## PROVIDED DATA
◆ ◆ ◆ ◆ ◆ ◆ ◆

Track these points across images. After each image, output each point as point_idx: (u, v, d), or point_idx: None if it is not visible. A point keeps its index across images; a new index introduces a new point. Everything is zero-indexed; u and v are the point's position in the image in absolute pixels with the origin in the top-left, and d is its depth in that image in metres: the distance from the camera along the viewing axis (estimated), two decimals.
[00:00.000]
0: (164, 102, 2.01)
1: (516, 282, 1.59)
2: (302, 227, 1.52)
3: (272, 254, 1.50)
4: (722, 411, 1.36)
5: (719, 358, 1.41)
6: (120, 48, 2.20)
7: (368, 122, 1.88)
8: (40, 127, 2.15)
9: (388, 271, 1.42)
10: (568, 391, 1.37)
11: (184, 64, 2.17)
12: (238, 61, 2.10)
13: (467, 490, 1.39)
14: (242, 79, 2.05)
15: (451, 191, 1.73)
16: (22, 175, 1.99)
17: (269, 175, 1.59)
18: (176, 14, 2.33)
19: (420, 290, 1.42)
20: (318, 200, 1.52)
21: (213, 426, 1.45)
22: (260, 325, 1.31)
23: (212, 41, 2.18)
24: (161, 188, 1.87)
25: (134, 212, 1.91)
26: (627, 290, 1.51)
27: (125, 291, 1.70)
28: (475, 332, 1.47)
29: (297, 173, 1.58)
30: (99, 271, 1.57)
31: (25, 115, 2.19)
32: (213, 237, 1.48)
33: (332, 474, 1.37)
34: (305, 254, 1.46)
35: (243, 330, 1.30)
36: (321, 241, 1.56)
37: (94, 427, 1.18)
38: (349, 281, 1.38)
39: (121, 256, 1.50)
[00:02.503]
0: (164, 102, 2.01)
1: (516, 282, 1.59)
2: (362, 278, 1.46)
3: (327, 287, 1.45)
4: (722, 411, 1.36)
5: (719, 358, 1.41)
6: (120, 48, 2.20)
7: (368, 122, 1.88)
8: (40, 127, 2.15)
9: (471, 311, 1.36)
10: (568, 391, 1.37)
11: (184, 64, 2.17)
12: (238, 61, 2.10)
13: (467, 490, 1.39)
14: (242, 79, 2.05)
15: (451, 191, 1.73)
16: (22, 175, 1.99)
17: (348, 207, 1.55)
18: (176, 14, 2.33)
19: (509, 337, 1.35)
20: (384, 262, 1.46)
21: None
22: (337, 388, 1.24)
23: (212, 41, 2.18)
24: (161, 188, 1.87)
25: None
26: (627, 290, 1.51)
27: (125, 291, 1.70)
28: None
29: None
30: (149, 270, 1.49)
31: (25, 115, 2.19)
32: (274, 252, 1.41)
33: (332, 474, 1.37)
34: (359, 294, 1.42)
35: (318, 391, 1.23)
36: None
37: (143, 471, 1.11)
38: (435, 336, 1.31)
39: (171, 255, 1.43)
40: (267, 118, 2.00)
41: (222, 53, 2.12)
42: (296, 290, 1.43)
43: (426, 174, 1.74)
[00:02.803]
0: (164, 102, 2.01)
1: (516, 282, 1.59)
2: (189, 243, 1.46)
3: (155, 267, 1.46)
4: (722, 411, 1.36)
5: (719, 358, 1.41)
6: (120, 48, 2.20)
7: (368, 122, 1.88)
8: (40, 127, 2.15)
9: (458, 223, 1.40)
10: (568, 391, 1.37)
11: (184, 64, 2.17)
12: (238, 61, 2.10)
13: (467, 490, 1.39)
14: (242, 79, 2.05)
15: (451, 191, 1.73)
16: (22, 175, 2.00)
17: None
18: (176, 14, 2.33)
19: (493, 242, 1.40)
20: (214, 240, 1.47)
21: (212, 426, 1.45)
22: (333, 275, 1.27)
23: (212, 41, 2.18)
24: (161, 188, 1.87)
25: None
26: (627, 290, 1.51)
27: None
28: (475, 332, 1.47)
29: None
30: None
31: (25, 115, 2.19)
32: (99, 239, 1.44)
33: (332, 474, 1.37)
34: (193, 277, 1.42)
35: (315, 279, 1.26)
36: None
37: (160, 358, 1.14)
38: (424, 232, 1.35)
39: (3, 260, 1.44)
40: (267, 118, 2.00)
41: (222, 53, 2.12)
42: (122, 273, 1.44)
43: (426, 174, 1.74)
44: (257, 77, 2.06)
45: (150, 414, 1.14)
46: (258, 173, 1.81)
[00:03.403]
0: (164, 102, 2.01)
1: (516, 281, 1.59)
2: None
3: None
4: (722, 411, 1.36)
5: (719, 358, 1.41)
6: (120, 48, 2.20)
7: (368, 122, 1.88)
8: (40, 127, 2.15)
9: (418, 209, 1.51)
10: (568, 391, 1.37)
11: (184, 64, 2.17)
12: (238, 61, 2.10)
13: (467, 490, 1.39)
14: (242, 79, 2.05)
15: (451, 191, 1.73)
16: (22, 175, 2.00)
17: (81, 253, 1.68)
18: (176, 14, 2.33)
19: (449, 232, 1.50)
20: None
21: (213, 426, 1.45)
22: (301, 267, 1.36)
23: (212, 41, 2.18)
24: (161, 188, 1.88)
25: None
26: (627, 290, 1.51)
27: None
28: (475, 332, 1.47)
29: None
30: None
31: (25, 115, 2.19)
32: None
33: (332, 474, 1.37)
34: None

◆ ◆ ◆ ◆ ◆ ◆ ◆

## WHAT IS NEEDED
Your reply must contain each entry, reproduced exactly.

## WRITTEN ANSWER
Track these points across images. After each image, output each point as point_idx: (u, v, d), or point_idx: None if it is not visible. A point keeps its index across images; a new index introduces a new point. Everything is zero-indexed; u and v are the point's position in the image in absolute pixels with the origin in the top-left, and d is its depth in that image in metres: the distance from the camera along the viewing axis (estimated), two decimals.
[00:00.000]
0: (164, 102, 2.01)
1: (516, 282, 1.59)
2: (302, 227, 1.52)
3: (272, 254, 1.50)
4: (722, 411, 1.36)
5: (719, 358, 1.41)
6: (120, 48, 2.20)
7: (368, 122, 1.88)
8: (40, 127, 2.15)
9: (388, 271, 1.42)
10: (568, 391, 1.37)
11: (184, 64, 2.17)
12: (238, 61, 2.10)
13: (467, 490, 1.39)
14: (242, 79, 2.05)
15: (451, 191, 1.73)
16: (22, 175, 1.99)
17: (269, 175, 1.59)
18: (176, 14, 2.33)
19: (420, 290, 1.42)
20: (318, 200, 1.52)
21: (213, 426, 1.45)
22: (260, 325, 1.31)
23: (212, 41, 2.18)
24: (161, 188, 1.87)
25: (134, 212, 1.91)
26: (627, 290, 1.51)
27: (125, 291, 1.70)
28: (475, 332, 1.47)
29: (297, 173, 1.58)
30: (99, 271, 1.57)
31: (25, 115, 2.19)
32: (213, 237, 1.48)
33: (332, 474, 1.37)
34: (305, 254, 1.46)
35: (243, 330, 1.30)
36: (321, 241, 1.56)
37: (94, 427, 1.18)
38: (349, 281, 1.38)
39: (121, 256, 1.50)
[00:02.503]
0: (164, 102, 2.01)
1: (516, 282, 1.59)
2: (362, 278, 1.46)
3: (327, 287, 1.45)
4: (722, 411, 1.36)
5: (719, 358, 1.41)
6: (120, 48, 2.20)
7: (368, 122, 1.88)
8: (40, 127, 2.15)
9: (471, 311, 1.36)
10: (568, 391, 1.37)
11: (184, 64, 2.17)
12: (238, 61, 2.10)
13: (467, 490, 1.39)
14: (242, 79, 2.05)
15: (451, 191, 1.73)
16: (22, 175, 1.99)
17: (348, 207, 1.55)
18: (176, 14, 2.33)
19: (509, 337, 1.35)
20: (384, 262, 1.46)
21: None
22: (337, 388, 1.24)
23: (212, 41, 2.18)
24: (161, 188, 1.87)
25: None
26: (627, 290, 1.51)
27: (125, 291, 1.70)
28: None
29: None
30: (149, 270, 1.49)
31: (25, 115, 2.19)
32: (274, 252, 1.41)
33: (332, 474, 1.37)
34: (359, 294, 1.42)
35: (318, 391, 1.23)
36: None
37: (143, 471, 1.11)
38: (435, 336, 1.31)
39: (171, 255, 1.43)
40: (267, 118, 2.00)
41: (222, 53, 2.12)
42: (296, 290, 1.43)
43: (426, 174, 1.74)
[00:02.803]
0: (164, 102, 2.01)
1: (516, 282, 1.59)
2: (189, 243, 1.46)
3: (155, 267, 1.46)
4: (722, 411, 1.36)
5: (719, 358, 1.41)
6: (120, 48, 2.20)
7: (368, 122, 1.88)
8: (40, 127, 2.15)
9: (458, 223, 1.40)
10: (568, 391, 1.37)
11: (184, 64, 2.17)
12: (238, 61, 2.10)
13: (467, 490, 1.39)
14: (242, 79, 2.05)
15: (451, 191, 1.73)
16: (22, 175, 2.00)
17: None
18: (176, 14, 2.33)
19: (493, 242, 1.40)
20: (214, 240, 1.47)
21: (212, 426, 1.45)
22: (333, 275, 1.27)
23: (212, 41, 2.18)
24: (161, 188, 1.87)
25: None
26: (627, 290, 1.51)
27: None
28: (475, 332, 1.47)
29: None
30: None
31: (25, 115, 2.19)
32: (99, 239, 1.44)
33: (332, 474, 1.37)
34: (193, 277, 1.42)
35: (315, 279, 1.26)
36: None
37: (160, 358, 1.14)
38: (424, 232, 1.35)
39: (3, 260, 1.44)
40: (267, 118, 2.00)
41: (222, 53, 2.12)
42: (122, 273, 1.44)
43: (426, 174, 1.74)
44: (257, 77, 2.06)
45: (150, 414, 1.14)
46: (258, 173, 1.81)
[00:03.403]
0: (164, 102, 2.01)
1: (516, 281, 1.59)
2: None
3: None
4: (722, 411, 1.36)
5: (719, 358, 1.41)
6: (120, 48, 2.20)
7: (368, 122, 1.88)
8: (40, 127, 2.15)
9: (418, 209, 1.51)
10: (568, 391, 1.37)
11: (184, 64, 2.17)
12: (238, 61, 2.10)
13: (467, 490, 1.39)
14: (242, 79, 2.05)
15: (451, 191, 1.73)
16: (22, 175, 2.00)
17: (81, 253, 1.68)
18: (176, 14, 2.33)
19: (449, 232, 1.50)
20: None
21: (213, 426, 1.45)
22: (301, 267, 1.36)
23: (212, 41, 2.18)
24: (161, 188, 1.88)
25: None
26: (627, 290, 1.51)
27: None
28: (475, 332, 1.47)
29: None
30: None
31: (25, 115, 2.19)
32: None
33: (332, 474, 1.37)
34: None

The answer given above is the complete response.